Left Versus Right

In last week's class I asked how many of the 11 students were left handed and five left hands went up. Hannah was there too so she made it an equal six and six and my being right and periodically left handed made for a perfect if not unusual balance. That being so, it made me aware that finding some level of balance is always critically important. More typically the ratio should have been nearer to 1:10 so no more than 2 at best.

It was when I realised how very imbalanced woodworking had become on my arrival in the US that I began to investigate what went so very wrong. Every woodworking workshop I went into back in 1987 was basically a machine set up and I never met anyone that used hand tools, even chisels. Always there was a token tool sitting on the top shelf gathering dust somewhere, but these seemed more to be abandoned and in disused disrepair rather than functioning versions; a Stanley plane, an old Disston handsaw. To me it was the sad malaise of decades and very much the new norm resulting from the new Norm era, but that was indeed how it was back in the late 80s. It was my introduction to the USA but it was here that I discovered there were masses of people that though they only did woodworking by machine at that time, had a true penchant to discover the techniques of hand tool methods  I was accustomed to using in the every day of my life.

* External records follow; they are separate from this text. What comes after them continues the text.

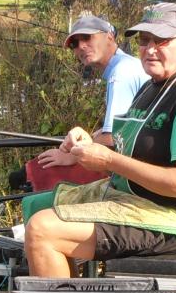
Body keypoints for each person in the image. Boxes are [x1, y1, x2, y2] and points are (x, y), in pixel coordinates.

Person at [23, 2, 176, 278]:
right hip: (130, 199)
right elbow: (127, 148)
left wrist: (109, 160)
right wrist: (87, 144)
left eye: (162, 40)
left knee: (42, 230)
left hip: (173, 221)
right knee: (35, 206)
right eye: (145, 41)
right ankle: (70, 292)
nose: (151, 48)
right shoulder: (152, 86)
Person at [22, 13, 150, 192]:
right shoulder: (126, 64)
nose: (81, 46)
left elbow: (112, 137)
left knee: (43, 171)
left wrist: (72, 156)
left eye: (87, 37)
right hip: (137, 159)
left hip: (139, 170)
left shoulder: (120, 74)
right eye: (74, 44)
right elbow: (117, 128)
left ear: (110, 37)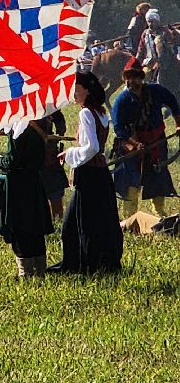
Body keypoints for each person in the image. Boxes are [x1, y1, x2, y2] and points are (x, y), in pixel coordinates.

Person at [56, 71, 123, 275]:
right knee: (96, 220)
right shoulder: (101, 113)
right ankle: (96, 263)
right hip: (100, 173)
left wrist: (69, 154)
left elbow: (92, 147)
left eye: (76, 89)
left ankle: (83, 265)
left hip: (89, 174)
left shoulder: (86, 112)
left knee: (77, 224)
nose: (73, 93)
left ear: (86, 90)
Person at [110, 56, 180, 217]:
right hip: (132, 145)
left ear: (141, 78)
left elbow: (173, 103)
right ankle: (130, 217)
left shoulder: (156, 90)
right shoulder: (122, 100)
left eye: (134, 77)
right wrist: (134, 144)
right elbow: (119, 128)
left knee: (158, 175)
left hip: (156, 142)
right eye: (128, 78)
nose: (131, 81)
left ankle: (159, 213)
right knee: (131, 181)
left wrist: (178, 123)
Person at [0, 117, 55, 279]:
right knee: (35, 228)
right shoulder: (38, 128)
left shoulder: (20, 130)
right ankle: (39, 271)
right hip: (34, 183)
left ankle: (26, 274)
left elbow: (12, 162)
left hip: (19, 186)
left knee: (20, 228)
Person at [138, 9, 180, 93]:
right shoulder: (145, 34)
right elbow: (140, 50)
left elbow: (171, 47)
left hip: (167, 62)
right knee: (143, 78)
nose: (150, 24)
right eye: (149, 21)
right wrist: (136, 63)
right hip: (150, 63)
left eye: (152, 21)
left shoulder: (165, 32)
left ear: (157, 21)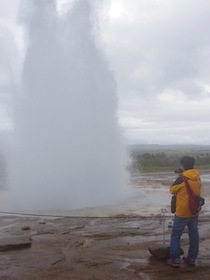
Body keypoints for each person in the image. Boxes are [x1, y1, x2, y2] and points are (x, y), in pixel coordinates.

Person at [167, 156, 202, 267]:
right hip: (194, 211)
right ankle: (191, 258)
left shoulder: (182, 179)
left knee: (176, 236)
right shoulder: (197, 177)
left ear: (183, 166)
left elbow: (172, 190)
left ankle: (175, 259)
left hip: (182, 213)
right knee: (194, 235)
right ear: (194, 164)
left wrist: (180, 176)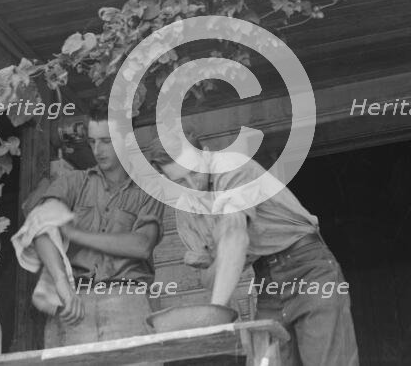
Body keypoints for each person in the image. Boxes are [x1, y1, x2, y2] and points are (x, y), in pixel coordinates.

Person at [146, 133, 359, 366]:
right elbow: (209, 278)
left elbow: (236, 235)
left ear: (205, 153)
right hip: (267, 282)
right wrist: (221, 257)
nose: (192, 185)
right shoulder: (185, 210)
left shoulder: (230, 168)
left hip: (309, 270)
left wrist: (214, 316)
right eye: (179, 181)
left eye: (194, 172)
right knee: (267, 360)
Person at [26, 100, 165, 348]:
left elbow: (141, 245)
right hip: (75, 304)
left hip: (129, 303)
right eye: (92, 142)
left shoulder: (149, 188)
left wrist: (74, 234)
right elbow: (40, 227)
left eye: (107, 141)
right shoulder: (73, 181)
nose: (98, 149)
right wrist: (62, 285)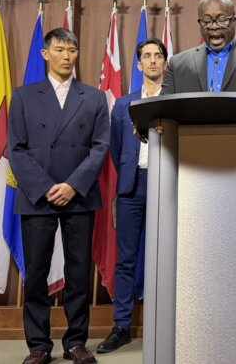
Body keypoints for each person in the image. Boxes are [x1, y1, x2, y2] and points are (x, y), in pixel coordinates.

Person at [8, 28, 110, 364]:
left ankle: (76, 342)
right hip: (38, 196)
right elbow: (17, 149)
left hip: (78, 196)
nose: (67, 56)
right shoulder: (23, 95)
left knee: (78, 273)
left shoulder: (94, 97)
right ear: (45, 54)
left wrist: (72, 186)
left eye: (73, 50)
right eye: (61, 49)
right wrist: (46, 187)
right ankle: (38, 345)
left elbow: (100, 148)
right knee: (36, 273)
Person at [97, 38, 167, 354]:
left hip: (168, 186)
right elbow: (116, 147)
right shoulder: (123, 105)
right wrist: (130, 171)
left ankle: (165, 324)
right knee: (125, 259)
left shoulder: (176, 100)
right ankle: (121, 326)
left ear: (165, 62)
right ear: (138, 65)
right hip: (131, 186)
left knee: (166, 259)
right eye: (146, 56)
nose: (152, 61)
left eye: (158, 55)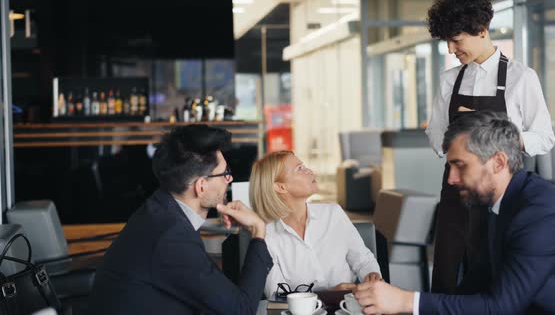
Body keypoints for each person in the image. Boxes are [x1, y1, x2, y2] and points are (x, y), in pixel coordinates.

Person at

There were powerful influences that drove the empire of machine-only so-called power woodworking over hand methods not the least of which was the essentiality of dumbing down the skill levels and the need for skilled hand work within the woodworking industry in general. Could we in private realms outside the empires live without machines? The question might more be why would we? Well, to see things for what they really are we need to see that we are not comparing apples with apples. The needs in industry are nothing like that of private sector woodworkers nor is it altogether what they really need although access to them can be handy for a section of woodworking. When you run out of sales for an industrial sector it is not unusual for the producer to consider plying its trade into any other sector. In this area it was perhaps more accidental than actually targeted and planned. Norm Abrams did more for the sales of machines and so-called power equipment than he ever did for the improvement of woodworking. His dextrous manoeuvrability with machines paid off in the industry. Whereas he did show that DIY could be had by anyone, he also sent the clear message that machines were the progressive way into the future. To someone like me, someone who knows machines as well as he knows his hand tools, it seemed to create more of a monumental imbalance. Whereas machines do have their place, in my work I can reduce the need and invasiveness for so-called power equipment like belt sanders and others by about 95% just by my mastery of a simple-to-use hand plane. This then gave me a clearly defined message for the enduing decades. Today I revel in the idea that we have changed the face of woodworking and clawed back some of the important things we had through centuries of proven technology. In my now not so small way I see people embracing left-handed, right-brained thinking more and more. By this we have generally changed the face of woodworking and challenged the status quo to the point that using the old and the new technologies of various types we have indeed shifted many long  term biases.